Friday, July 02, 2004

Drudgery

It's amazing how quickly after being away, one settles back into the same old routine. Sadly, all of the unexciting tasks that were plaguing me before I left town last Sunday are here waiting for me now that I am back. I wonder if anyone lives a life absent of drudgery. Is there anyone who has managed to cut through all the crap and focus only on the important tasks, the tasks that improve the world and make you feel alive? Probably not.


Tradition

On Sunday morning, I will wake up early, shower, get dressed in something I think is cute and head to the plaza in Santa Fe for the annual July 4 Pancake Breakfast. I cannot remember a year when I didn't wake up early to walk around and see old friends and eat the spongy pancakes and greasy sausage links. My friend Britten's dad always plays in the band, my grandma always sits in the front row by the stage to watch the music, I always get a little too much sun. We walk up the side street with all the old cars parked along it and say things like, "Look how old this one is." and "I would totally want this car." We always act amazed even thought it's highly likely we've seen these same cars every other year at the pancake breakfast.

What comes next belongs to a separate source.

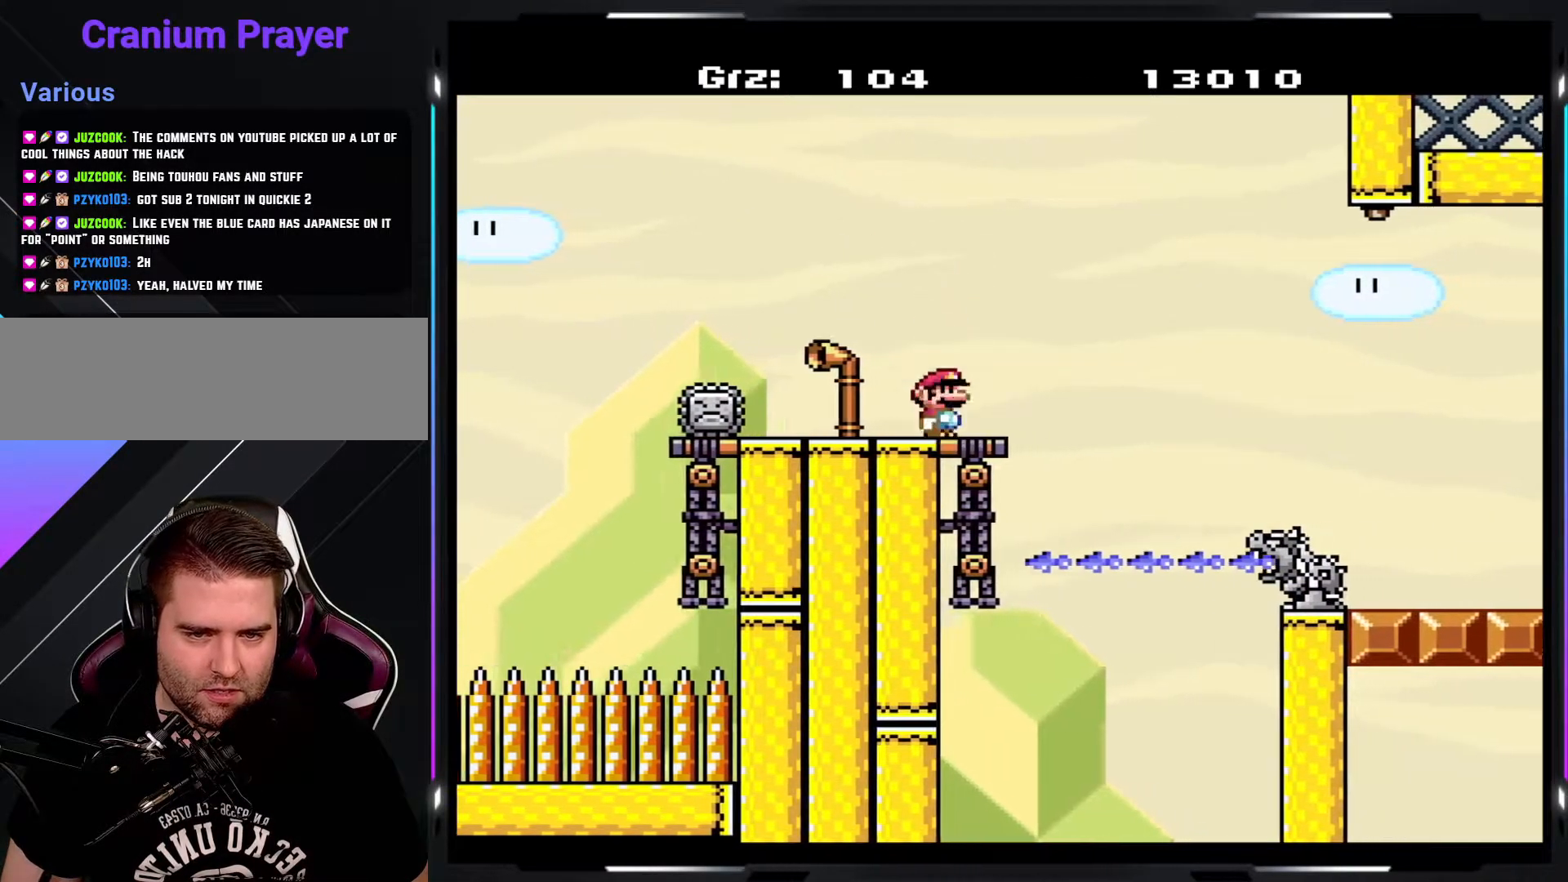
{"buttons": ["A", "Y"], "events": [[67, "A", "down"], [167, "A", "up"], [283, "A", "down"]]}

One year, not too long ago, I spent the morning walking around with a group of friends who had all gathered to see Carl, our friend who was undergoing chemo and would later die because of the tumor growing in his brain. But on that July 4th, Carl was very much alive. I still have a picture from that day tacked to my refrigerator. Smiling friends with arms around each other, posing in front of the puppet show booth -- my arm, linked around Carl's back. Sometimes, I try to look at that picture and remember what that year felt like at the pancake breakfast, what that hug in the picture felt like, but as with most things, the memory has faded and melted into all the other years that I spent July 4 on the plaza.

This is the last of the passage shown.